The move reinstalled McMahon as the head of a WWE royal family that includes his daughter, Stephanie—who stepped down as chairman and co-CEO in early January—and son-in-law, the former champion wrestler Paul “Triple H” Levesque, a member of the board.

Two of the investors suing McMahon, including the Police & Fire Retirement System of the City of Detroit, narrowly challenged solely his unilateral move to rewrite the WWE’s bylaws in his own favor. A third shareholder brought broader claims directly involving the sexual harassment accusations.

McMahon and the WWE haven’t yet made a court appearance, but a Jan. 17 securities filing showed that McMahon had repealed the most contentious changes, restoring power to the board. The filing prompted the current dispute among the shareholders.

In one corner, the pension fund and another investor are seeking to have the bylaw-related claims declared moot so they can take credit for the reforms and seek a “mootness fee” in recognition of their role in forcing McMahon to curtail his ambitions.

“This consolidated litigation is narrow in scope, it is moot, and the only remaining litigation in this action should concern the application for a fee award,” they said in a court filing Monday.

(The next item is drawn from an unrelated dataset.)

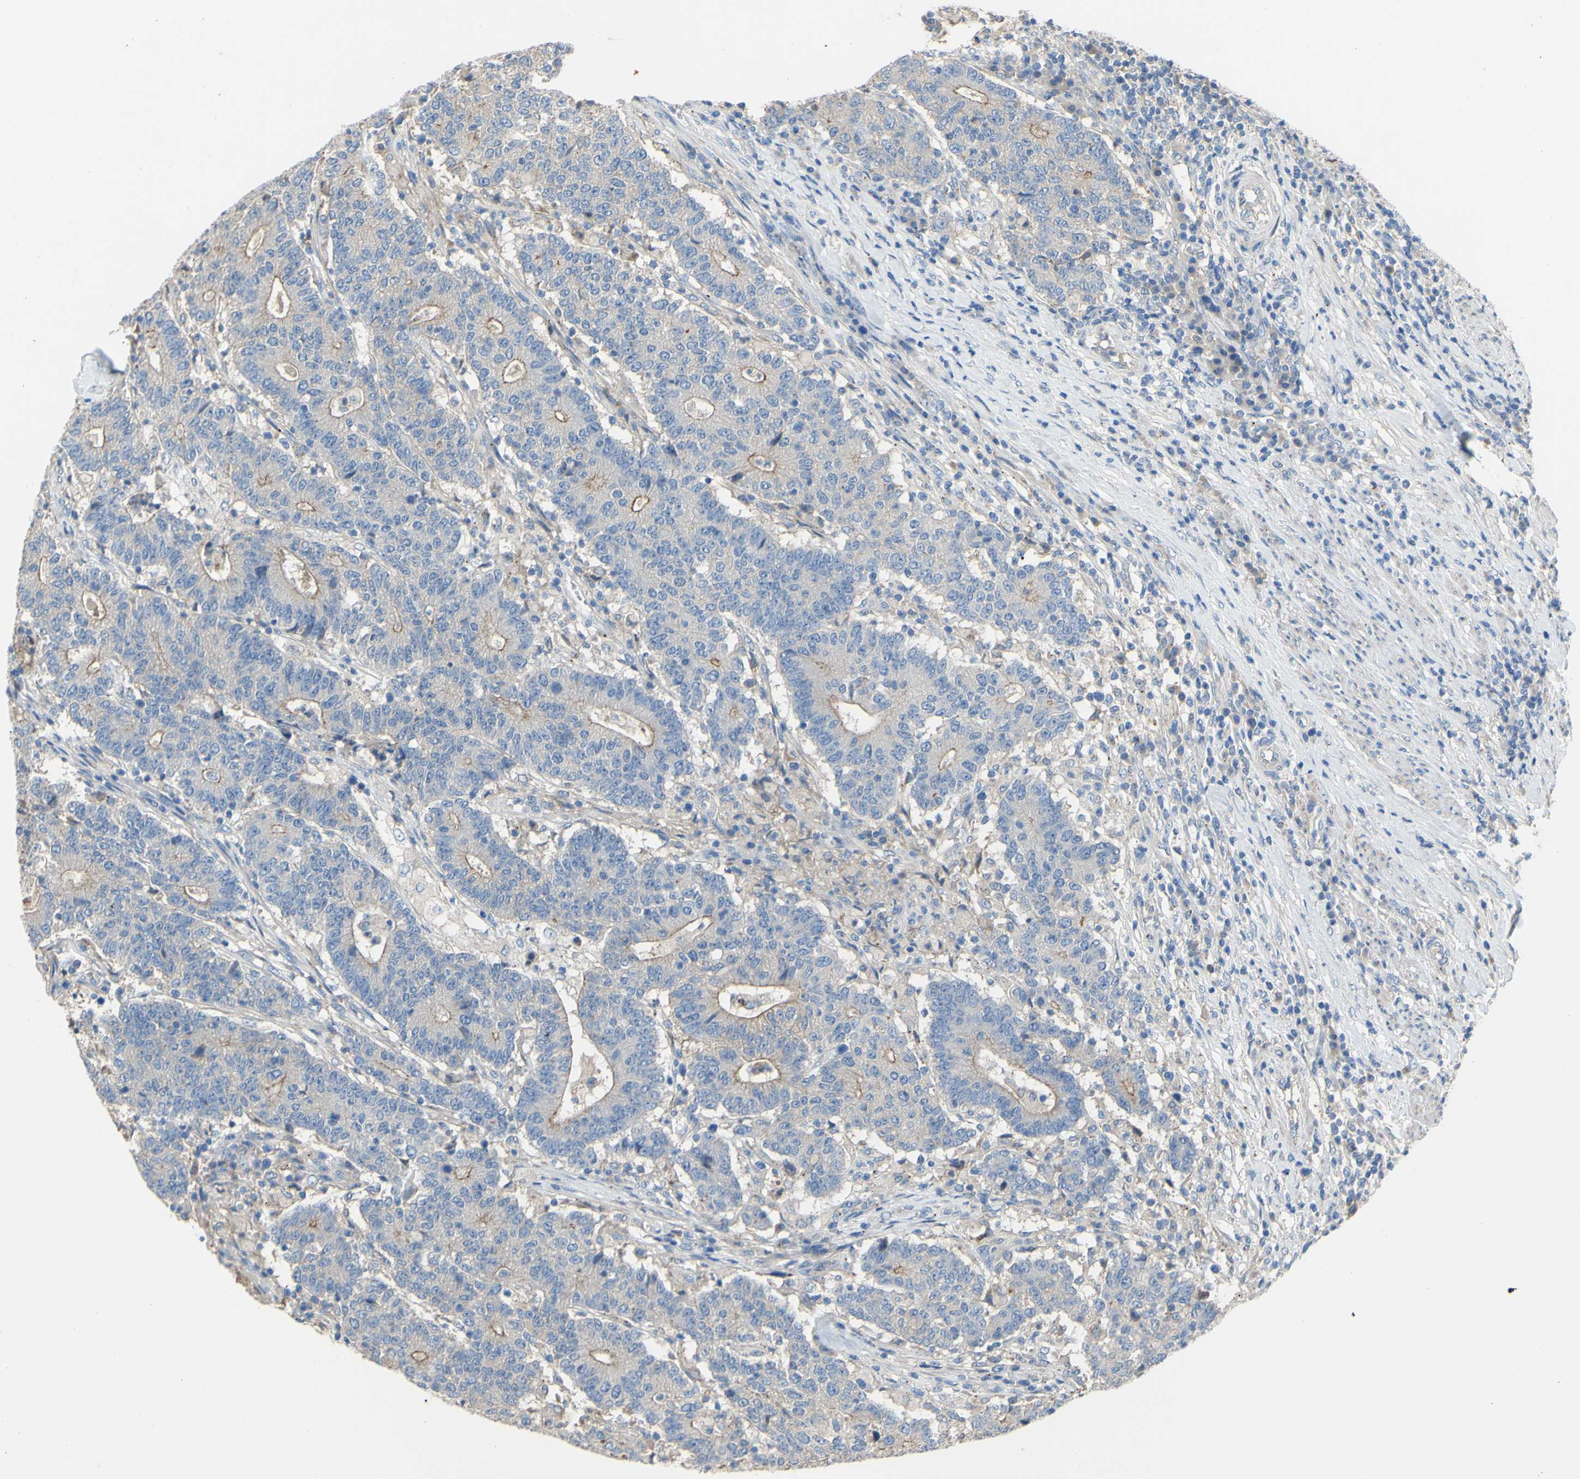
{"staining": {"intensity": "weak", "quantity": "25%-75%", "location": "cytoplasmic/membranous"}, "tissue": "colorectal cancer", "cell_type": "Tumor cells", "image_type": "cancer", "snomed": [{"axis": "morphology", "description": "Normal tissue, NOS"}, {"axis": "morphology", "description": "Adenocarcinoma, NOS"}, {"axis": "topography", "description": "Colon"}], "caption": "Immunohistochemical staining of colorectal adenocarcinoma displays weak cytoplasmic/membranous protein positivity in approximately 25%-75% of tumor cells.", "gene": "TMEM59L", "patient": {"sex": "female", "age": 75}}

The other group of investors, meanwhile—those suing over McMahon’s alleged history of paying to cover up sexual harassment accusations—are seeking to sever their case from the consolidated action. That could keep the bylaw-related claims alive, interfering with any fee request.

The pension fund and its co-plaintiff, investor Scott Fellows, are represented by Labaton Sucharow LLP, Friedlander & Gorris PA, Friedman Oster & Tejtel PLLC, and Kaskela Law PLLC.

The investors seeking to proceed separately, Carole Casale and Chrystal Lavalle, are represented by Christensen & Dougherty LLP and Scott & Scott Attorneys at Law LLP.

The case is In re World Wrestling Ent. Inc. Stockholders Litig., Del. Ch., No. 2023-0022, motion to dismiss as moot filed 1/23/23.